Return every line from the one with "ring pip: (281, 223)" through the one with "thumb mcp: (252, 352)", inclusive, exactly as it appears below.

Human keypoint data:
┄┄┄┄┄┄┄┄┄┄

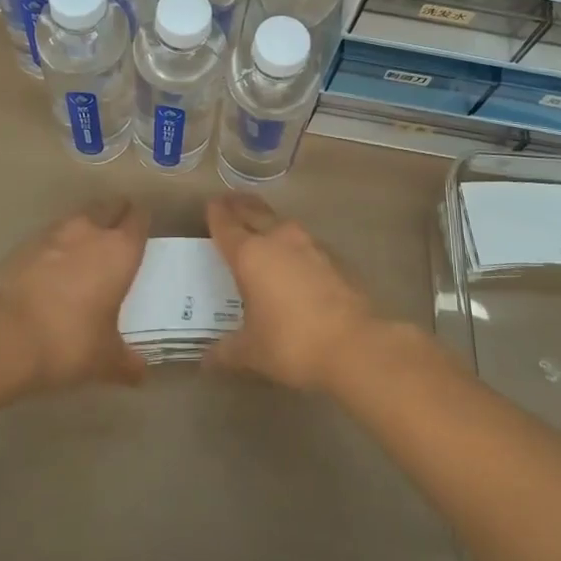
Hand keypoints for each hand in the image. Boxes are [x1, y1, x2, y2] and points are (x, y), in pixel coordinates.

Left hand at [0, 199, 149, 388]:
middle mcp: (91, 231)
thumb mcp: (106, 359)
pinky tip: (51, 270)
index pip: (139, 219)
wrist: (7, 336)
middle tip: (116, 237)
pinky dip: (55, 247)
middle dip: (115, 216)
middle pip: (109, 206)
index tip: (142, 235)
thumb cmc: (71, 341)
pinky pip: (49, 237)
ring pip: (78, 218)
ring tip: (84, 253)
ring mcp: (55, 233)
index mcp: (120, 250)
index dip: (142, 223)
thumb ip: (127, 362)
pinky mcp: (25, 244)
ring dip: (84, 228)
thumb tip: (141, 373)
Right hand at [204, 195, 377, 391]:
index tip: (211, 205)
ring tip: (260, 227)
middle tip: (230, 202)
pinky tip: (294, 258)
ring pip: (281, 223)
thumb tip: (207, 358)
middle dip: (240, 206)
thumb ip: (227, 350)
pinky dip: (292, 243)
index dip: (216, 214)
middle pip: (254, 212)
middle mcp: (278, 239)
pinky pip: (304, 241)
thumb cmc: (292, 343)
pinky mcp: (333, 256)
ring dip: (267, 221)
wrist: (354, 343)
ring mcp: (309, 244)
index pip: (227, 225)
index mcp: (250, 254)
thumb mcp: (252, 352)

┄┄┄┄┄┄┄┄┄┄

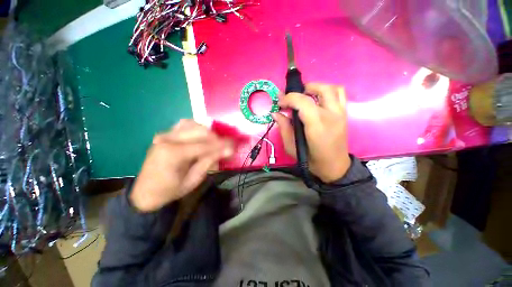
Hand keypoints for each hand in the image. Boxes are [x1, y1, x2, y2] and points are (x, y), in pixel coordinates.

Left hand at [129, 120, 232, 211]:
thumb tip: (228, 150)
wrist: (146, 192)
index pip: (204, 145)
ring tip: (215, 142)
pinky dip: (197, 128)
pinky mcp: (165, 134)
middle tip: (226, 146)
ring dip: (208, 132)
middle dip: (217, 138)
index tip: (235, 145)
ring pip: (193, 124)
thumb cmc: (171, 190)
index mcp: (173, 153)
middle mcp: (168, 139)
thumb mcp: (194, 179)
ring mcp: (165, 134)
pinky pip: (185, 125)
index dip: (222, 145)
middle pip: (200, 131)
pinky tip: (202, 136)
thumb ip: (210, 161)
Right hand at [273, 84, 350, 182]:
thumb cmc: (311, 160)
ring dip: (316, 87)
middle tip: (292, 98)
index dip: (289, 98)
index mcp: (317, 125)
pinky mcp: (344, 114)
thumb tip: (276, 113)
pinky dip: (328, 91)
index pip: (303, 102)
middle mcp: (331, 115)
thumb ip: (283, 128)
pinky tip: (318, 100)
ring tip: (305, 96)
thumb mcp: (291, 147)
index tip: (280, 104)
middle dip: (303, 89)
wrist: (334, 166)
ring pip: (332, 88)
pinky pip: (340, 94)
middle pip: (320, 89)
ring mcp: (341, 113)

┄┄┄┄┄┄┄┄┄┄

• **Exercise solution**:
ring pip: (281, 223)
thumb tip: (207, 358)
middle dip: (240, 206)
thumb ip: (227, 350)
pinky dip: (292, 243)
index dip: (216, 214)
middle pip: (254, 212)
middle mcp: (278, 239)
pinky pip: (304, 241)
thumb cmc: (292, 343)
pinky mcp: (333, 256)
ring dip: (267, 221)
wrist: (354, 343)
ring mcp: (309, 244)
index pip: (227, 225)
index mcp: (250, 254)
thumb mcp: (252, 352)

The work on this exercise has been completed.